Is that my only option?


----------



## SunDevil76 (Jul 24, 2013)

primo said:


> Move them to a shaded area of your tank like underneath something else.


That's probably your best bet if its the high light levels that is making the plant melt. This will also prevent algae from growing on the smooth leaves. I haven't heard of high-light melting anubias however. Is the rhizome attached to something or is it above the substrate? If the rhizome is planted beneath the substrate the plant will rot away.


----------



## jfynyson (Apr 15, 2013)

I have nanas in high light (well over 100 PAR) but had early bouts with GSA (green spot algae). Since getting that under control all new growth does not have really any visible algae issues. They actually grow like crazy (going by anubias standards) in high light in my tank and the leaves are a lot bigger in high light. The best results overall (IMO) look in my tank is indeed where they are shaded though. You can use taller stems, Vals that trail the surface, tall swords, and or floaters in that area. They grow a lot more leaves athat are smaller in diameter and have zero algae. Ensure you have good flow in either case....

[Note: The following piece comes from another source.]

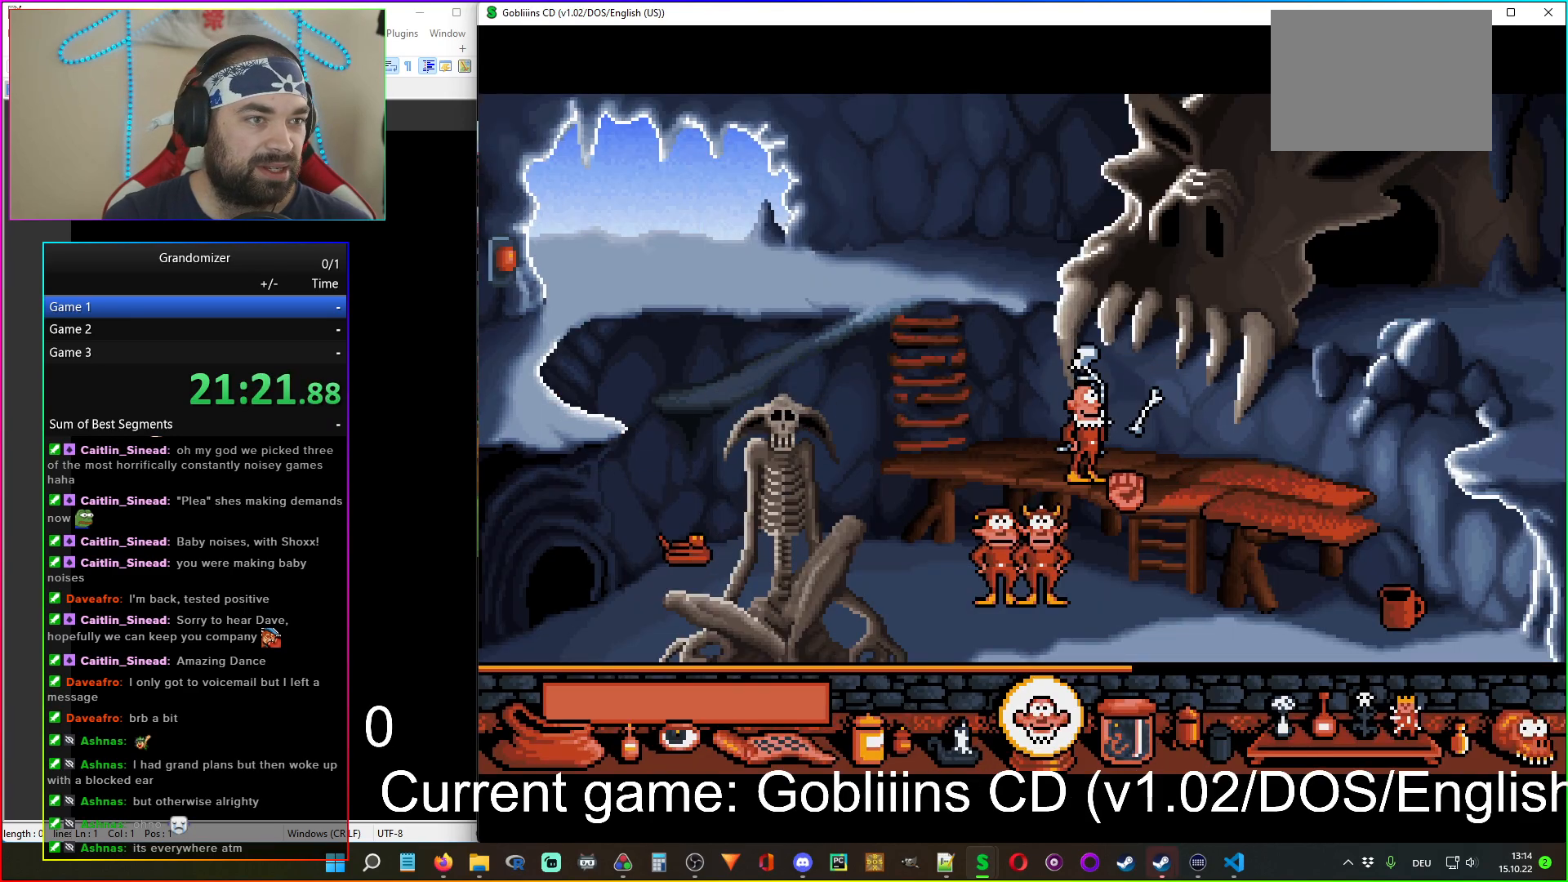
{"keys": [], "mouse": ["left"], "events": [[500, "mouse_left", "down"]]}
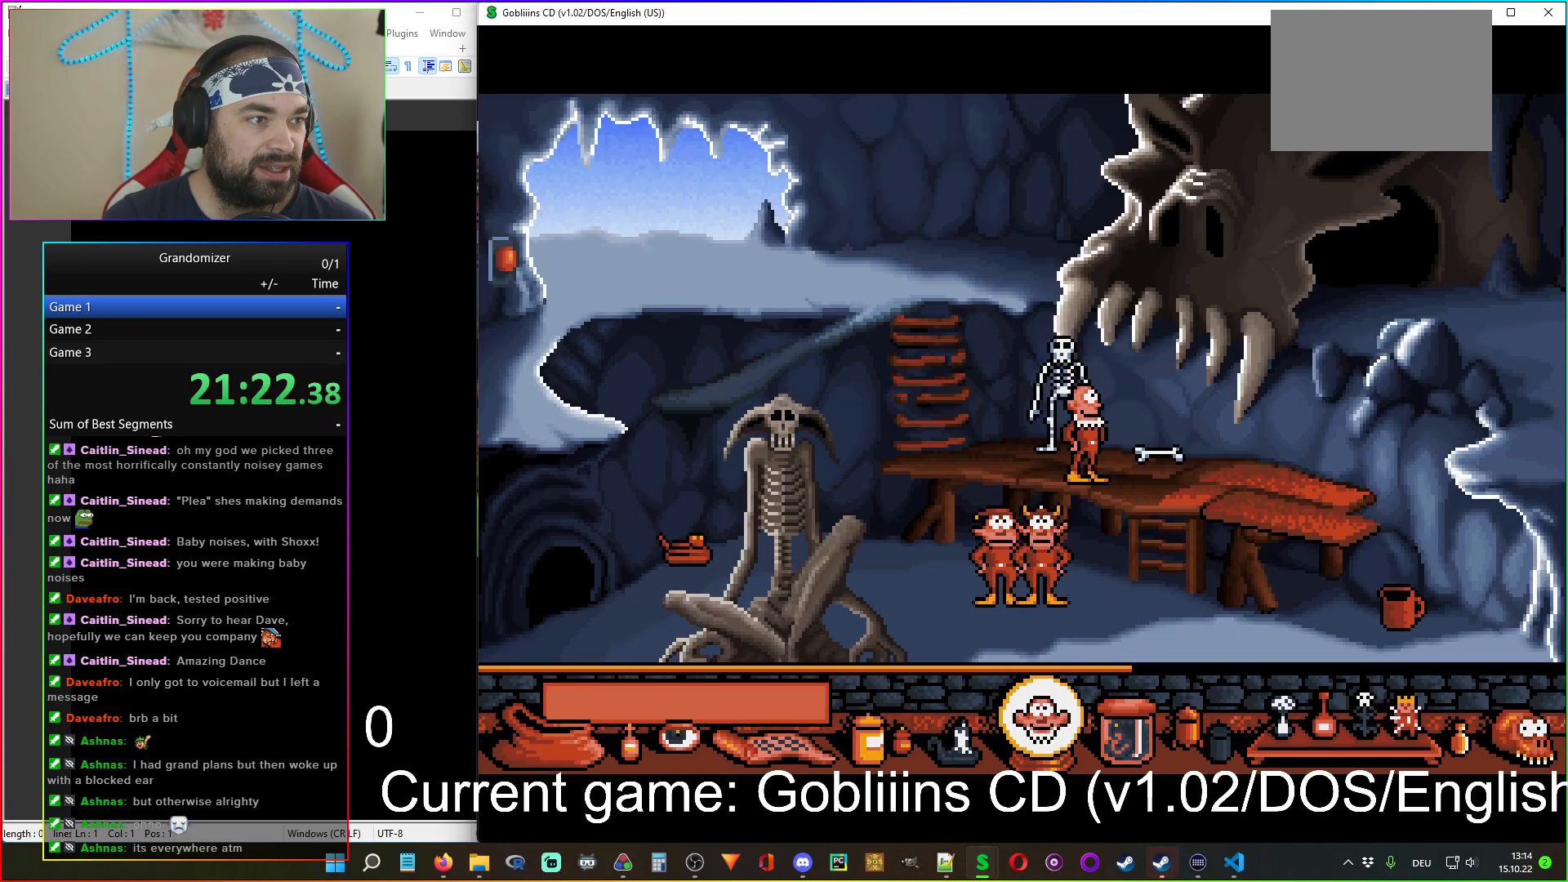
{"keys": [], "mouse": [], "events": [[100, "mouse_left", "up"]]}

It just came to me....you are not by chance planting the Rhizomes are you ? You can actually plant it's roots or hold them down using rocks but ensure the Rhizomes are exposed to the water column.


----------



## hert1028 (Sep 9, 2013)

The anubias is tied to a rock. I have it under a shaded area for about 2-3 weeks now and it's still melting but slower. If it's not the light what else could it be? maybe i need to do more reading on anubias.


----------



## jfynyson (Apr 15, 2013)

good in-focus pictures for us help...as well as all of your tank parameters


----------



## xmas_one (Feb 5, 2010)

Usually algae on the leaves is the trouble for them under high light. I have some under a 250w mh and it seems doubtful that high light will melt them. Something else is going on in your tank.


----------



## ThatGuyWithTheFish (Apr 29, 2012)

They usually attract algae.


----------